We were first introduced to this compact option in late 2017 at Smith & Wesson’s Massachusetts facility, and they officially launched it just before SHOT Show 2018. On the surface, nearly everything about the Performance Center SW1911 Pro Series 9mm is either totally wrong or totally right, depending on your perspective:

> Modernized 1911 pattern
> Compact
> Bushingless
> 9mm

We’re talking about an old pistol — well, sort of. While the 1911 was developed by John Browning back in the late 19th century, modern examples are a far cry from what your great-great-great grandfather may have carried under General Pershing. If you had a time machine and brought an S&W Pro Series 9mm back to 1918, it’d still be recognized as something based off of a 1911. But it would get the side eye.

The proponents who grumble and drool about the design being, “over 100 years old!” and “won two World Wars!” have a convenient blindness to the numerous major and minor changes that have taken place over the last century. With that in mind, let’s dive into the Pro Series.

s&w 1911 sights


Sights are personal. We’ve heard that the reason Glock opts for $3 plastic hot garbage sights with their OEM pistols is that they’re meant to be immediately replaced. While the three-dot white sights of the Smith & Wesson Pro Series 9mm aren’t quite as awful as the curtain-rod plastic pieces Gaston brings to the table, they still aren’t fantastic when it comes to the world outside of an indoor range. A nice fiber-optic front sight or even a rudimentary set of tritium night sights would go a long way as a standard option.

For a slightly better sight picture, many will find that blacking out the rear sight with a marker or a paint pen while leaving the front white dot makes for a better sight picture. As it stands, unless you’re going to perform some DIY modding, you’ll have to swap ’em.

Overlayed on a G19.

Overlayed on a G19.


A major change from Browning’s original design that the Pro Series has is a bushingless barrel configuration. While we’ve heard it said before that the bushingless system is absolutely necessary for 1911-pattern pistols with barrels below 4 inches, we have absolutely seen that it isn’t the case. However, a bushingless barrel allows for a longer stroke and a very thick barrel profile. Combine that with the smaller caliber and you end up with a very stiff package indeed. If the barrel is only going to be 3 inches long, you should probably make the most of it. That’s what she said.

The bushingless bull barrel on the S&W Pro Series 9mm also means that compensators, silencers, and other muzzle devices are largely out of the question. As to why someone would want a comp on a carry gun? See CONCEALMENT Issue 5. And as always, if it can have a silencer mounted, we like to at least try it out with a silencer mounted. Because reasons.

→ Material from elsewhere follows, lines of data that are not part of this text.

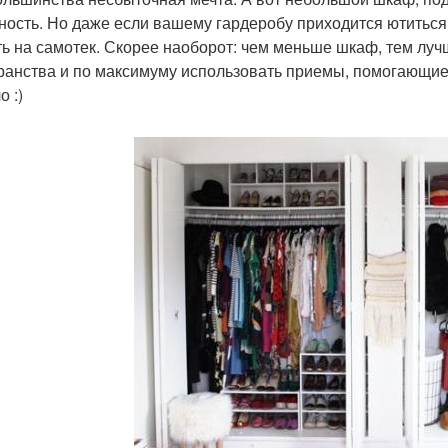
ность. Но даже если вашему гардеробу приходится ютиться
ть на самотек. Скорее наоборот: чем меньше шкаф, тем лу
ранства и по максимуму использовать приемы, помогающие 
 :)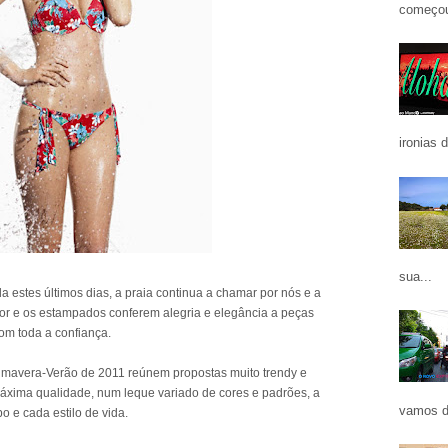
começou
ironias 
sua...
 estes últimos dias, a praia continua a chamar por nós e a
r e os estampados conferem alegria e elegância a peças
om toda a confiança.
rimavera-Verão de 2011 reúnem propostas muito trendy e
áxima qualidade, num leque variado de cores e padrões, a
vamos d
 e cada estilo de vida.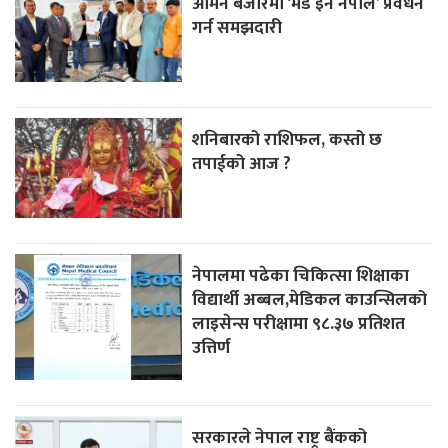
ओमन बजारमा ‘मेड इन नेपाल’ प्रवर्धन
गर्न समझदारी
शनिबारको राशिफल, कस्तो छ
तपाईको आज ?
नेपालमा पढेका चिकित्सा शिक्षाका
विद्यार्थी अब्बल,मेडिकल काउन्सिलको
लाइसेन्स परीक्षामा ९८.३७ प्रतिशत
उत्तिर्ण
सरकारले नेपाल राष्ट्र बैंकको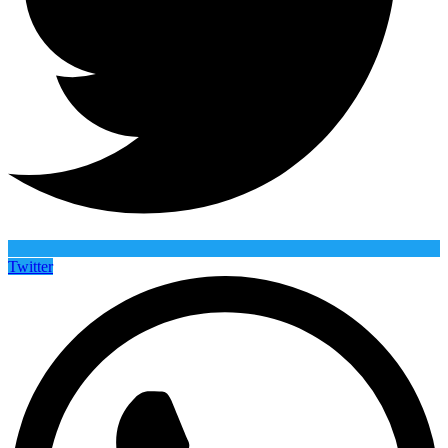
Twitter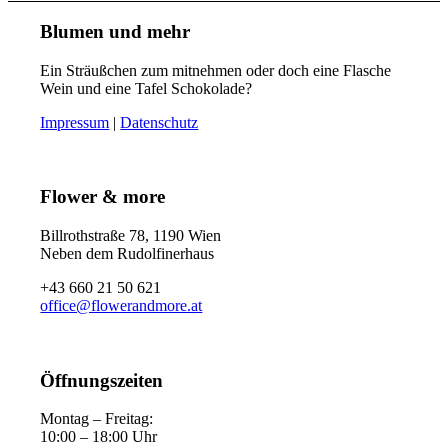
Blumen und mehr
Ein Sträußchen zum mitnehmen oder doch eine Flasche
Wein und eine Tafel Schokolade?
Impressum
|
Datenschutz
Flower & more
Billrothstraße 78, 1190 Wien
Neben dem Rudolfinerhaus
+43 660 21 50 621
office@flowerandmore.at
Öffnungszeiten
Montag – Freitag:
10:00 – 18:00 Uhr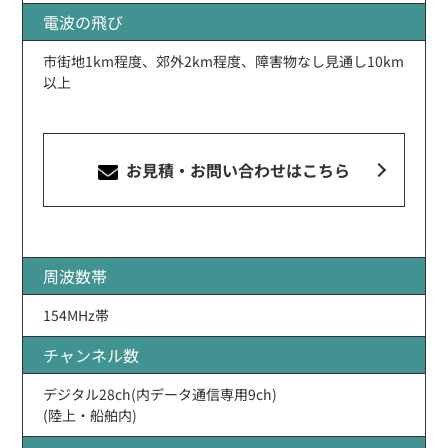
電波の飛び
市街地1km程度、郊外2km程度、障害物なし見通し10km
以上
お見積・お問い合わせ
はこちら
周波数帯
154MHz帯
チャンネル数
デジタル28ch(内データ通信専用9ch)
(陸上・船舶内)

Unlike some other bushingless 1911 designs, the S&W Pro Series 9mm can be field stripped without the need for any specialized tool (squinting at you, Kimber). Even if you’re unfamiliar with 1911s, field stripping for cleaning is very easy to accomplish after a mere handful of repetitions. Admittedly, the first time we pulled the barrel out from the front of the slide a strong and strange sense of weirdness struck us.